Wheeler ise (1993), “eko-turizm”i “ego turizm” olarak adlandırmaktadır. Araştırmacı, bu türün yerel toplumlara yarar sağlamadığını, aksine yalnızca eko turistlerin kendilerini daha iyi hissetmelerine yaradığını ifade etmektedir (Wheeler, 1993). Ayrıca sözde “iyi turizm” denilen türün uzun vadede kitle turizm türüne oranla daha sürdürülebilir olduğuyla ilgili çok az sayıda delil mevcuttur. Butler’a göre (1991) turizmin tüm türleri zamanla kitle turizme dönüşme eğilimindedir (Butler, 1991). Bu sebeple, sorumlu turizm ya da eko turizm gibi türler çoğunlukla kendince haklı olduğunu düşünen tüketicilerce cazip görünen tatil türleridir ve daha çok tatil satışını teşvik etmektedir (Mason and Mowforth, 1996; Fennel, 2005; Mason, 2003; Mason, 2008).

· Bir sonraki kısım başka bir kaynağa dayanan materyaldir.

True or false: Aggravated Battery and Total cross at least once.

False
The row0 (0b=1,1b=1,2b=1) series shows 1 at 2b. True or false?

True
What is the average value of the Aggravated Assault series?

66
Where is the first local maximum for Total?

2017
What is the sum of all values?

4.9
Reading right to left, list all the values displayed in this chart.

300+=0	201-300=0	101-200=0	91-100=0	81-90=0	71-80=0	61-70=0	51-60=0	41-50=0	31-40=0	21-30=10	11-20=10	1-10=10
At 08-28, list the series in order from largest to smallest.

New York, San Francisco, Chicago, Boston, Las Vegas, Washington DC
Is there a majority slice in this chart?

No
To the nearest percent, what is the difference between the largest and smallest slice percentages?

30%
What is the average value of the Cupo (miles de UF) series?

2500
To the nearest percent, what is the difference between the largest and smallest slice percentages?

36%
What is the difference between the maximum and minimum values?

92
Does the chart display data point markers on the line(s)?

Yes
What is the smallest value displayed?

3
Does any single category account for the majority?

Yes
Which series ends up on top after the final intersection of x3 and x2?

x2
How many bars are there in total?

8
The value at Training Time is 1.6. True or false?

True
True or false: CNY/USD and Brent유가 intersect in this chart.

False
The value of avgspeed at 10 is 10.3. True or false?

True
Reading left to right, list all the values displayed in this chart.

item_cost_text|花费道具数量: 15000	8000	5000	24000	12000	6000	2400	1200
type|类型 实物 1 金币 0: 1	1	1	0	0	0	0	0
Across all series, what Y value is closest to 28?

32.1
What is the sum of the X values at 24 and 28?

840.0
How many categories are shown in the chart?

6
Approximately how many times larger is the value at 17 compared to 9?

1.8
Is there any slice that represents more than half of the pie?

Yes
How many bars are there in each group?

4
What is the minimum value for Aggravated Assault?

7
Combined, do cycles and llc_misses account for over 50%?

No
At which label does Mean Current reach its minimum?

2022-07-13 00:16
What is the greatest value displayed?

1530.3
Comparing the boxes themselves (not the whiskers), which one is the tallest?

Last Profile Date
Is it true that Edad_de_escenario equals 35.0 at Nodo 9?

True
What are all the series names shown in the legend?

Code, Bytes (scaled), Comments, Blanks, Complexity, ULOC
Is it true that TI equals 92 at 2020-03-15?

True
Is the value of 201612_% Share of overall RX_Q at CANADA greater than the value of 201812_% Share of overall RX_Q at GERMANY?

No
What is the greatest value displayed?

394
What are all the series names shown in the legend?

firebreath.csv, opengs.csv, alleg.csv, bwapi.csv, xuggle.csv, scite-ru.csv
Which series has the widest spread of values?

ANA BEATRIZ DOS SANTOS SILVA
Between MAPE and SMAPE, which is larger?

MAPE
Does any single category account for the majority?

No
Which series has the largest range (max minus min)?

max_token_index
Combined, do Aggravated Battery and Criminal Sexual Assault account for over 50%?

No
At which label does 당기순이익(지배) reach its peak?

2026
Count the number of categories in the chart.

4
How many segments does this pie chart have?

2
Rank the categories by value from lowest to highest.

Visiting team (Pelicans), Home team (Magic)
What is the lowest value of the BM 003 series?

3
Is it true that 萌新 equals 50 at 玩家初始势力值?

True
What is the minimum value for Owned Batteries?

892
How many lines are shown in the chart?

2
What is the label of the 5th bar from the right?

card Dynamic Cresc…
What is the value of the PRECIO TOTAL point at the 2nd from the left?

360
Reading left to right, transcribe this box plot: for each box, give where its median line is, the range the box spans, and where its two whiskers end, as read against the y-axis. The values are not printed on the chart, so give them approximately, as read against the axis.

Destinasyonların sahip olduğu turistik çekiciliklerin turistler üzerindeki etkisi bireyden bireye farklılık gösterebilir. Mesela kimi turistler için ev sahibi toplum önemli bir çekicilik unsuru olabilir. Yerel topluma ait el sanatları, müzik, dans ve dini festivaller vb. gibi toplumun kültürel değerleri de turistlerin tercih ettiği önemli çekicilik unsurları arasındadır. Bazı ziyaretçiler için yerel toplumun bireyleriyle tanışmak ve onlarla bir süre yaşamak tatil destinasyonu için en önemli motivasyon nedenidir. Ancak daha önce yapılan bazı çalışmalar ve tartışmalarda da belirtildiği üzere turistlerle ev sahibi toplum arasında gerçekleşen etkileşim sonucu yerel- kültürel kimliğin yok olması ve toplum değerlerinin erozyona uğraması gibi birtakım tehlikeler ortaya çıkmaktadır (Taylor, 2001; Rekom and Go, 2006; Gu and Ryan, 2008; Andereck ve diğerleri, 2005).